Between the stages there were smaller games to play, none of which were any fun and all of which were both pointless and skippable, which made Philip wonder why they were there at all. Particularly terrible were the spot-the-difference puzzles, which placed large, obtrusive markers on the touch screen when he found a difference between the two images, and therefore obscured his view of the other things he was supposed to be looking for. Philip was not happy.
The game continued, and Philip realized that he'd been swindled. He was very angry with that angel! None of the levels were any different from the last, the game never got any better at recognizing simple inputs, and it sputtered and chugged during scene transitions even though it was only swapping out one static image for another. By the time Philip was tapping his way through what had to be the twentieth consecutive MIDI version of "Ding Dong Merrily on High," he was convinced that there was nothing about Christmas Wonderland 3 that made it worth playing any more than the others.
Oh sure, there was a 3D effect, but it wasn't exactly put to much use. And the title screen did offer the choice of an easier difficulty, which would give players a faster recharge on the hints system. But neither of those served to make the gameplay any more fun, or to make the experience even slightly worth having.
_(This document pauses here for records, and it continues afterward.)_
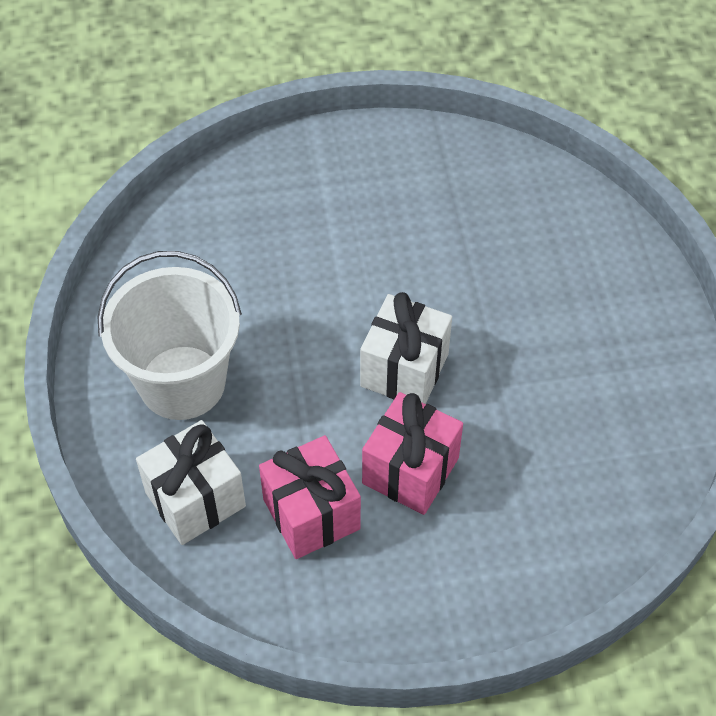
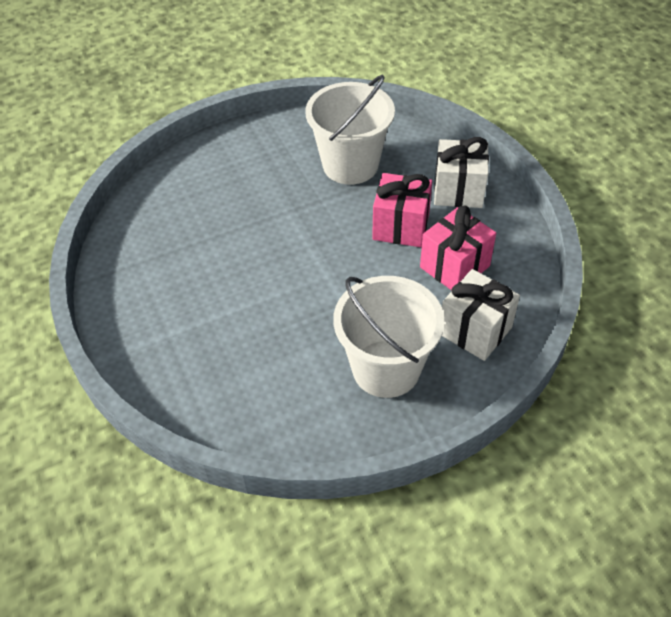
camera: 105 degrees left, 5 degrees down
white gift [360,292,452,404] -> white gift moved to [434,137,489,208]
none -> white bucket [305,74,395,185]

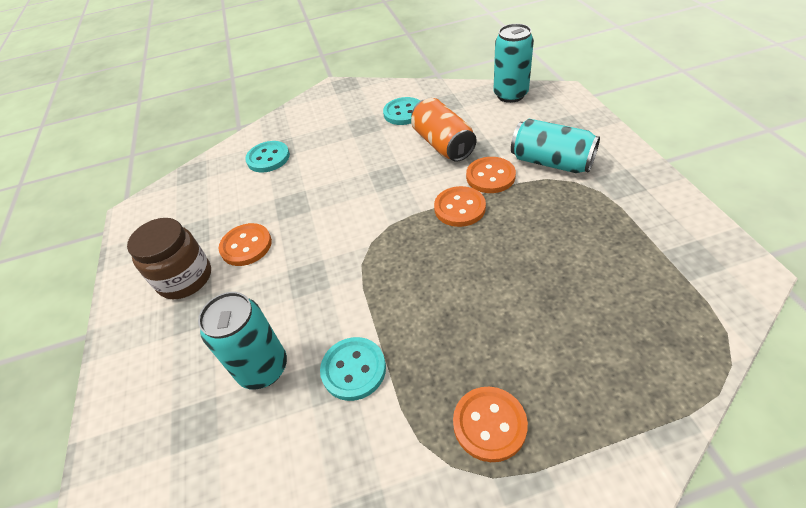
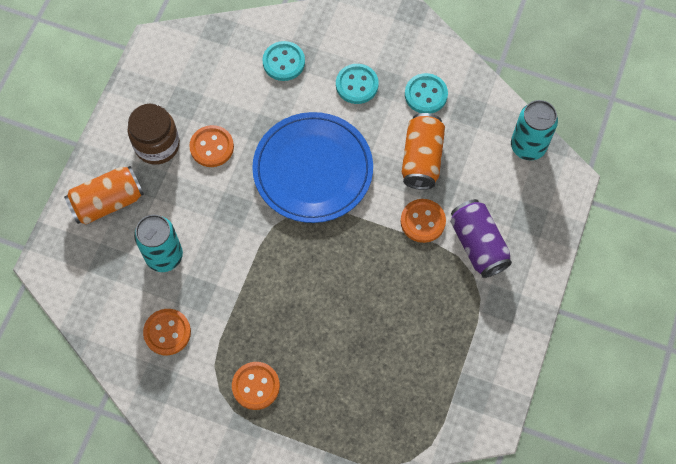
camera: 30 degrees right, 20 degrees up
turquoise button [320,337,386,401] -> turquoise button moved to [336,64,379,104]
orange button [434,186,486,227] -> orange button moved to [143,309,191,355]
turquoise can [511,119,600,173] -> purple can [450,199,512,278]
none -> orange can [64,166,144,224]
none -> blue plate [252,112,373,223]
Little Philip was sad. He closed his 3DS, and then he closed his eyes. He knew that this Christmas would be just as bad as any other.
But then something magical happened. He opened the door to his room, and he saw the rest of the Nintendo Life staff dancing, singing, and playing much better games. It warmed Philip's heart, because only then did he understand the angel's message: by playing these awful games, Philip was freeing others to spend time playing titles they might actually enjoy.
Seeing the smiles on his colleagues' faces as they played things other than Christmas Wonderland 3 caused his heart to grow three sizes that day.
Christmas Wonderland 3 does offer a 3D effect — even if it isn't really put to any use — and an easier difficulty mode that its two predecessors did not, so if you absolutely must have a Christmas Wonderland game, this would be the one to buy. However that's as close to a recommendation as we would dare give this game. All of the problems that infested the other Christmas Wonderland titles are present and accounted for here as well, with poor input detection, muddy images and a pervading visual creepiness that all comes together to remind us that Christmas is not only the season of giving, but of quickly slapped-together crap rushed to market in the hopes of tricking you out of your hard-earned money. This is one game that will emphatically not go down in history.